AMD Reschedules Launch of FX-Series Chips to October

AMD logoAdvanced Micro Devices has once again redesigned the launch family of its FX-series microprocessors code-named Zambezi so that to make it broader and more competitive, a source with knowledge of the company's plans revealed. However, the company, as reported last week, delayed the launch of the new chips, which are based on highly-anticipated Bulldozer micro-architecture, to October, 2011.

In a bid to improve competitive positions of its FX-series "Zambezi" lineup due to become available in the fourth quarter of this year, AMD decided to broaden it to seven models: four eight-core FX-8100 versions, one FX-6100 flavour and two FX-4100 central processing units, according to a source close to the company, which asked to remain anonymous. The increased amount of SKUs [stock keeping units] will help AMD to better position its models and make them appealing to particular customers with unique needs.

In addition to the model FX-8120 (which will be available in 95W and 125W flavours), which fills the gap between the FX-8100 and FX-8150 and allows AMD to broader the lineup of expensive eight core-chips, AMD also plans to introduce high-speed quad-core FX-4170, which will have default clock-speed of 4.20GHz and will thus offer extreme performance for its price-point.

But while it looks like AMD will offer more Bulldozer-based products this year than originally anticipated, it will start to roll them out only in mid-October, the same source indicated. The reason for the yet another delay of Bulldozer-based offerings is unclear, but AMD is set to begin production of the final versions of Zambezi in early September, which probably means low volumes of the products that will be available in the coming weeks.

A good news for AMD and its customers is that the company is on-track to refresh the lineup of its FX-series in mid-Q1 2012, according to some indications.

AMD Orochi design is the company's next-generation processor for high-end desktop (Zambezi) and server (Valencia) markets. The chip will feature up to eight processing engines, but since it is based on Bulldozer micro-architecture, those cores will be packed into four modules. Every module which will have two independent integer cores (that will share fetch, decode and L2 functionality) with dedicated schedulers, one "Flex FP" floating point unit with two 128-bit FMAC pipes with one FP scheduler. The chip will have up to 8MB L2 cache, shared 8MB L3 cache, new dual-channel DDR3 memory controller and will use HyperTransport 3.1 bus. The Zambezi chips will use new AM3+ form-factor and will require brand new platforms.

(Scene geometry reasoning data)
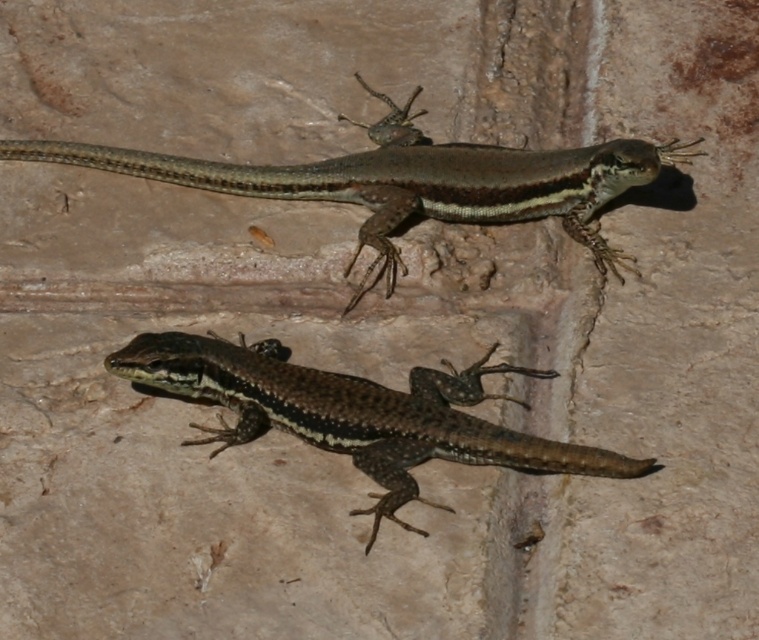
Is brown matte lizard at upper center below brown scaly lizard at center?

No.

You are a GUI agent. You are given a task and a screenshot of the screen. Output one action in this format:
    pyautogui.click(x=<x>, y=<y>)
    Task: Click on the brown matte lizard at upper center
    
    Given the screenshot: What is the action you would take?
    pyautogui.click(x=411, y=180)

Identify the location of brown matte lizard at upper center. Image resolution: width=759 pixels, height=640 pixels. (411, 180).

Locate an element on the screen. The width and height of the screenshot is (759, 640). brown matte lizard at upper center is located at coordinates (411, 180).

ASSIGNED TASK 1 | For each statement, say yes or no to whether it agrees with the AMD launch article, and quote the article's words that decide it. (a) AMD broadened the FX-series lineup to seven models. (b) The FX-8120 will be offered only in a 125W version. (c) The Zambezi chips will require brand new platforms.
ASSIGNED TASK 2 | Extract everything in the AMD launch article from "AMD Orochi design" down to "brand new platforms.".

TASK OUTPUT 1 |
(a) Yes: "AMD decided to broaden it to seven models"
(b) No: "which will be available in 95W and 125W flavours"
(c) Yes: "The Zambezi chips will use new AM3+ form-factor and will require brand new platforms."

TASK OUTPUT 2 |
AMD Orochi design is the company's next-generation processor for high-end desktop (Zambezi) and server (Valencia) markets. The chip will feature up to eight processing engines, but since it is based on Bulldozer micro-architecture, those cores will be packed into four modules. Every module which will have two independent integer cores (that will share fetch, decode and L2 functionality) with dedicated schedulers, one "Flex FP" floating point unit with two 128-bit FMAC pipes with one FP scheduler. The chip will have up to 8MB L2 cache, shared 8MB L3 cache, new dual-channel DDR3 memory controller and will use HyperTransport 3.1 bus. The Zambezi chips will use new AM3+ form-factor and will require brand new platforms.